Gespeicherte Einträge:
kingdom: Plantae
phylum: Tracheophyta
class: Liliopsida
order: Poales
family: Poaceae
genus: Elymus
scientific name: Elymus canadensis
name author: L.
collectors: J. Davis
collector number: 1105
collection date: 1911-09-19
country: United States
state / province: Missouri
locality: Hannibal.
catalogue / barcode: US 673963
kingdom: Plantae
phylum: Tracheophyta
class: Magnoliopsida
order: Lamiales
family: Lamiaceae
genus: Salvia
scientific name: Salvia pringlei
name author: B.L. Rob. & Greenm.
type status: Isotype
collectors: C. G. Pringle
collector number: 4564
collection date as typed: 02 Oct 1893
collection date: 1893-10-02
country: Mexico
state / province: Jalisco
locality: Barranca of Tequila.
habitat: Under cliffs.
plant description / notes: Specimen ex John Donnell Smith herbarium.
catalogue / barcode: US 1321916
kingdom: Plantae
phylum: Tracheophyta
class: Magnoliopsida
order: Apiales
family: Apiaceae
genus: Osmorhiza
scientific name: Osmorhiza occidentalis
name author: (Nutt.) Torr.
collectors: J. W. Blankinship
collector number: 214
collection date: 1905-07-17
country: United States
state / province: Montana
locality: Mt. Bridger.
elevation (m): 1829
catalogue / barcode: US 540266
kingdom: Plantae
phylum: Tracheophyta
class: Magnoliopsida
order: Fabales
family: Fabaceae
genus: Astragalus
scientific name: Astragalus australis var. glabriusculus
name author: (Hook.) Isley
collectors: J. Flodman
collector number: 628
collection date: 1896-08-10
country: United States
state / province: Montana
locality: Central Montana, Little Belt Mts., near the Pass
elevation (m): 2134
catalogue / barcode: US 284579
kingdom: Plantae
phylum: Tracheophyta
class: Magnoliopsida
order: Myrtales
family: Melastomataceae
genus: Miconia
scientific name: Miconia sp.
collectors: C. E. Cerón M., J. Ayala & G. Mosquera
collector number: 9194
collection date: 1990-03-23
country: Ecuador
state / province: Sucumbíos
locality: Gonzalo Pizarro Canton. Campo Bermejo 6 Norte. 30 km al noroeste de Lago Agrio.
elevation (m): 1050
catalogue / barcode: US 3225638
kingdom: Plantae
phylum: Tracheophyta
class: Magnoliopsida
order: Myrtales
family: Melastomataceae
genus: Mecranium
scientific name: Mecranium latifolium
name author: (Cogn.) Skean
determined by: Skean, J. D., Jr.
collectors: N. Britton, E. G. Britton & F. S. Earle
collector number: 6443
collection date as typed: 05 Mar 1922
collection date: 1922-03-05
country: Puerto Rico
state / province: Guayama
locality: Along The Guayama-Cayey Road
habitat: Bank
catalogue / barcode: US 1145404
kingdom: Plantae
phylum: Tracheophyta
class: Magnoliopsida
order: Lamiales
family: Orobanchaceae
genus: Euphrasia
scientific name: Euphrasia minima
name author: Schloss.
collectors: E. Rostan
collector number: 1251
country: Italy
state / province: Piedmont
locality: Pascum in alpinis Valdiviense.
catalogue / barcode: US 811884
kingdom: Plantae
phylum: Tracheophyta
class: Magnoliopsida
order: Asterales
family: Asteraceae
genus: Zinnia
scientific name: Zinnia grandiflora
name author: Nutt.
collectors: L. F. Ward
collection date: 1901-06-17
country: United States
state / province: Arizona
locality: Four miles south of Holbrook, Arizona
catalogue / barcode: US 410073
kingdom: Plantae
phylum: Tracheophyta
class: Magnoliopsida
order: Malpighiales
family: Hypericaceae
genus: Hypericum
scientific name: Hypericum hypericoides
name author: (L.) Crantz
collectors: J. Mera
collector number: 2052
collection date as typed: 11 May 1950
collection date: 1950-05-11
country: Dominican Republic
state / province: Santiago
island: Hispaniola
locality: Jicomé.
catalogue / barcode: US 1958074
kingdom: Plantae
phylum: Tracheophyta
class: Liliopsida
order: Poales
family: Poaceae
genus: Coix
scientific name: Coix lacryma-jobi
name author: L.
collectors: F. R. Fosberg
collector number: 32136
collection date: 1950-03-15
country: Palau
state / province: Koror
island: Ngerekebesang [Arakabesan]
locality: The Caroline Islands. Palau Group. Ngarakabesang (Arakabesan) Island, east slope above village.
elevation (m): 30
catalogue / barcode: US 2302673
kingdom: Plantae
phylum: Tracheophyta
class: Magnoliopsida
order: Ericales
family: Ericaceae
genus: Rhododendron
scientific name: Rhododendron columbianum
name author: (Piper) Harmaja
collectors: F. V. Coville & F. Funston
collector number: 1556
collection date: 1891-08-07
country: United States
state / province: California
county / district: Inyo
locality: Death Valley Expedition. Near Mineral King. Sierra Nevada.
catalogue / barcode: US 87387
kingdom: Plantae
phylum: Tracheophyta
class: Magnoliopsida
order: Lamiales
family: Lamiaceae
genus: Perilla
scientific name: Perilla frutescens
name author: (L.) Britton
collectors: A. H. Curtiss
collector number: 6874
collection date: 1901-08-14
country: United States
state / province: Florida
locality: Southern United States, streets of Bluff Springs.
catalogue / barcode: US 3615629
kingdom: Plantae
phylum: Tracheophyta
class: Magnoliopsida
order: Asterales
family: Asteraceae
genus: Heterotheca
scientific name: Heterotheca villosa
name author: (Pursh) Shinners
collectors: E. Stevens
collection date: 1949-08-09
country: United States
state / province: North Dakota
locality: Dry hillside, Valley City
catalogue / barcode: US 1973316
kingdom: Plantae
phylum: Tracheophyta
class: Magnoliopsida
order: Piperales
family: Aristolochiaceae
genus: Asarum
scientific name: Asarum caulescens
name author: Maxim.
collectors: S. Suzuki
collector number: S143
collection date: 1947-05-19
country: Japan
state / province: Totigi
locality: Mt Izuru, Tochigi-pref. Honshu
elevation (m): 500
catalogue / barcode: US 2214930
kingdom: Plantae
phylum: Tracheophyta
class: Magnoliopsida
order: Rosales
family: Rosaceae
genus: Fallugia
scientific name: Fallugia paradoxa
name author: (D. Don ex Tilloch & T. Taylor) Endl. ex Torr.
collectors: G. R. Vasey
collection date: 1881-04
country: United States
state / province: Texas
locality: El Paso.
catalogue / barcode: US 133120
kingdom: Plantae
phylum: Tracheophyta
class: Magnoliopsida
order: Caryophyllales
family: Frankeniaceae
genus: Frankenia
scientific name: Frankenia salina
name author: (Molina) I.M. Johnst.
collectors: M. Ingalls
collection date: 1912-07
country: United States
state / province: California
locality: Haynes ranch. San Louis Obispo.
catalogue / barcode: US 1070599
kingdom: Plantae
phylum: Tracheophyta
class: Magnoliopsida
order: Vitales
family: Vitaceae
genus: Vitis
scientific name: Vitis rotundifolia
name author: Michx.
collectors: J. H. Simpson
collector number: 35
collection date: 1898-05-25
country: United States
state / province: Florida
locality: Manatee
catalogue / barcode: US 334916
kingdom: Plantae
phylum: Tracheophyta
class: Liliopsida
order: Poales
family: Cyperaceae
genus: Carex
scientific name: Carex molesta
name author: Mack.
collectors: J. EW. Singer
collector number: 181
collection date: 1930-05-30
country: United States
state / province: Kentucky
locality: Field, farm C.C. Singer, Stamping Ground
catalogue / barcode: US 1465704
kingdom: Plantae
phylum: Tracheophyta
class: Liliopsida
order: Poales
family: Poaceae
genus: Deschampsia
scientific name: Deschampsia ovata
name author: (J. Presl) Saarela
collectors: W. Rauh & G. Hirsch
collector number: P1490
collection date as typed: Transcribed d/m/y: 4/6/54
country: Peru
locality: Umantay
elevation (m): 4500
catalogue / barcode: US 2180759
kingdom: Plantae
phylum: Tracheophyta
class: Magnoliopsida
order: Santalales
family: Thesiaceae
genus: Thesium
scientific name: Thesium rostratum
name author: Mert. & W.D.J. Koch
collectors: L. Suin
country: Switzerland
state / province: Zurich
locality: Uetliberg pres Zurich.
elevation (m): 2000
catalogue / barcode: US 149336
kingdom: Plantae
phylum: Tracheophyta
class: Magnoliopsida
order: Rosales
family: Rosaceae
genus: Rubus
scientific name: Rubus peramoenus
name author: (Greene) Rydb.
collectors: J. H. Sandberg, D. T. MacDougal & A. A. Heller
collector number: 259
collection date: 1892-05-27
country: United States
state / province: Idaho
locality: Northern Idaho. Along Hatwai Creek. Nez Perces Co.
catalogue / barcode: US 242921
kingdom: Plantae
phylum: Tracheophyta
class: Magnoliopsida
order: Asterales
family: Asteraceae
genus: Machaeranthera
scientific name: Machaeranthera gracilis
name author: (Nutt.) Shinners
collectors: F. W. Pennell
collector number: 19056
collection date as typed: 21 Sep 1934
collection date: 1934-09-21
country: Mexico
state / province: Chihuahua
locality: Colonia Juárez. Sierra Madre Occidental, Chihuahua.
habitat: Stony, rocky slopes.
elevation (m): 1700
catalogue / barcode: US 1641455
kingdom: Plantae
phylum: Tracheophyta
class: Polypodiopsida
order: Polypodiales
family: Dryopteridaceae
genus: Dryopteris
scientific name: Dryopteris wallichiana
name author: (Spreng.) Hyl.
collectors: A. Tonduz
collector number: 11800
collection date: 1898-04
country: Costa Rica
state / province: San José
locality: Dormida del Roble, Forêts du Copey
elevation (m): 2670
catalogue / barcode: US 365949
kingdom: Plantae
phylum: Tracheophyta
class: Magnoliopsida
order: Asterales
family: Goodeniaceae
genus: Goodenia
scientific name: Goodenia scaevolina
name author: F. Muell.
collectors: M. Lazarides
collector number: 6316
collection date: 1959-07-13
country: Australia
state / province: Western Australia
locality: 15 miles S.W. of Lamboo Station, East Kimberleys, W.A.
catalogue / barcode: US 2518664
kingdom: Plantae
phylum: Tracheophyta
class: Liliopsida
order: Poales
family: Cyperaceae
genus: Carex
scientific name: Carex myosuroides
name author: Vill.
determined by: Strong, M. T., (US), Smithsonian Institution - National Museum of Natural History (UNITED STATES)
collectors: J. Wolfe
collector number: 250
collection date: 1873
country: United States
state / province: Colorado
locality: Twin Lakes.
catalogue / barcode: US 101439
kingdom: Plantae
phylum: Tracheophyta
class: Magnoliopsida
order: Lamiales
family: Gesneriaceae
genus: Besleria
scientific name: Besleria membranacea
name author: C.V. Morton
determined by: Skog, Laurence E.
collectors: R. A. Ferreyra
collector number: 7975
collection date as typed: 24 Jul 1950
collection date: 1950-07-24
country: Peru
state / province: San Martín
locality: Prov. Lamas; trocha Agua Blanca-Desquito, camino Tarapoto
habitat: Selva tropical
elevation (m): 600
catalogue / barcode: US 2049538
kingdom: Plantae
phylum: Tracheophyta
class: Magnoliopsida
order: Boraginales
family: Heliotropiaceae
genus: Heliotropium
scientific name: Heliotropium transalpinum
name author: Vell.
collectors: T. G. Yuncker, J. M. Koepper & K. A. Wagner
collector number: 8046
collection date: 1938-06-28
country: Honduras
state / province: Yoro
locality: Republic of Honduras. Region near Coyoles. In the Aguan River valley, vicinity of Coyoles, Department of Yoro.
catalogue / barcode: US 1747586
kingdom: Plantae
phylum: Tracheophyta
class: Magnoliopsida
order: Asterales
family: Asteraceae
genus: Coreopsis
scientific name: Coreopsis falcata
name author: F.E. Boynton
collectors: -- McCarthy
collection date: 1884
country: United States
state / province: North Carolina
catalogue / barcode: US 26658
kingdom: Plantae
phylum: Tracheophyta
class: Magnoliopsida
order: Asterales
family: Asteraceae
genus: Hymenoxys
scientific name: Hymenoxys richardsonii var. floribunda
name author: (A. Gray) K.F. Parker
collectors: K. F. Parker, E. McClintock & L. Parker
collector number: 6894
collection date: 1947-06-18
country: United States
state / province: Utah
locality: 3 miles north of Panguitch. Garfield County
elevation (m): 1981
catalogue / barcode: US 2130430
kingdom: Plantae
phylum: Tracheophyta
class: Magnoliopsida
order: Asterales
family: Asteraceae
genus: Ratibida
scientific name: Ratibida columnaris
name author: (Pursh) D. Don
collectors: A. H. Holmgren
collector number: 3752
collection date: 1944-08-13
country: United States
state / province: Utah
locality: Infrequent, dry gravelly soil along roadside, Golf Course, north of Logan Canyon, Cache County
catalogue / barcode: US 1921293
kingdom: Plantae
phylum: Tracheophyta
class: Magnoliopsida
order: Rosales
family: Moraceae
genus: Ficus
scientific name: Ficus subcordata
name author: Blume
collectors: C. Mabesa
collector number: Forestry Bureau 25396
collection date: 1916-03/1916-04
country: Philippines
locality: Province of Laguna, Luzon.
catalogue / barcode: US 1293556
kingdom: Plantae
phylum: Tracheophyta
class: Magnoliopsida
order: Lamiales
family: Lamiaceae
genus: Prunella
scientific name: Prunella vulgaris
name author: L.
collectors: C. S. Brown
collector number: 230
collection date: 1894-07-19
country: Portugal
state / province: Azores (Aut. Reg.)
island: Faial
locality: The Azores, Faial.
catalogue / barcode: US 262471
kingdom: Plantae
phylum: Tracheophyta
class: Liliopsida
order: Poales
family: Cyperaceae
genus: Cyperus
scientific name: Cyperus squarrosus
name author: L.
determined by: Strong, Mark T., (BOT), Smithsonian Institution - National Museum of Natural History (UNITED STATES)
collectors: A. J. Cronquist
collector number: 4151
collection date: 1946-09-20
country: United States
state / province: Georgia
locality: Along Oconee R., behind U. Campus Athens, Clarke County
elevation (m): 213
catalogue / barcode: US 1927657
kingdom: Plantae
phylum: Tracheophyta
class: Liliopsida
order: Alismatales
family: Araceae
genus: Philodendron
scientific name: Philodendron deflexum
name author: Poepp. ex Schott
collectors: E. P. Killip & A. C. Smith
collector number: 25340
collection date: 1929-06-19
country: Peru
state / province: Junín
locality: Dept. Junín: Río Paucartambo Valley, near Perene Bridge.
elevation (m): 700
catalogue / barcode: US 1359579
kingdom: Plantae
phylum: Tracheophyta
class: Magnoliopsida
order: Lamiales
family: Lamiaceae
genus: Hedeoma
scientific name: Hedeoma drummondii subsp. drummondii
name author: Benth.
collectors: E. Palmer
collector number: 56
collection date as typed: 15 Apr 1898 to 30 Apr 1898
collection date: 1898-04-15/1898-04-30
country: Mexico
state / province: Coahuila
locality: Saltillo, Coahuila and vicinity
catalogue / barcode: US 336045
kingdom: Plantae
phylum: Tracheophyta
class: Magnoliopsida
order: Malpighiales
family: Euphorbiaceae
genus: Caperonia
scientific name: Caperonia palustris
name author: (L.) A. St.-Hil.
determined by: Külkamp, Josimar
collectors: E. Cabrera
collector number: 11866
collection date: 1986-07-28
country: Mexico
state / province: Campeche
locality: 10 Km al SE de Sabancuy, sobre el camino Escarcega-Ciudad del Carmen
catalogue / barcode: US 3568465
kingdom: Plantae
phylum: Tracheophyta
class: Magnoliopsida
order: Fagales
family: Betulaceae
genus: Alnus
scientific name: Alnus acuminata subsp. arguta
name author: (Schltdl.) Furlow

Aufgabenstellung | Zitieren Sie die Zeilen zwischen der Zeile mit „collectors: E. Palmer“ und der Zeile mit „scientific name: Caperonia palustris“, beide einschließlich, ohne jede Abweichung.

Ergebnis der Übung |
collectors: E. Palmer
collector number: 56
collection date as typed: 15 Apr 1898 to 30 Apr 1898
collection date: 1898-04-15/1898-04-30
country: Mexico
state / province: Coahuila
locality: Saltillo, Coahuila and vicinity
catalogue / barcode: US 336045
kingdom: Plantae
phylum: Tracheophyta
class: Magnoliopsida
order: Malpighiales
family: Euphorbiaceae
genus: Caperonia
scientific name: Caperonia palustris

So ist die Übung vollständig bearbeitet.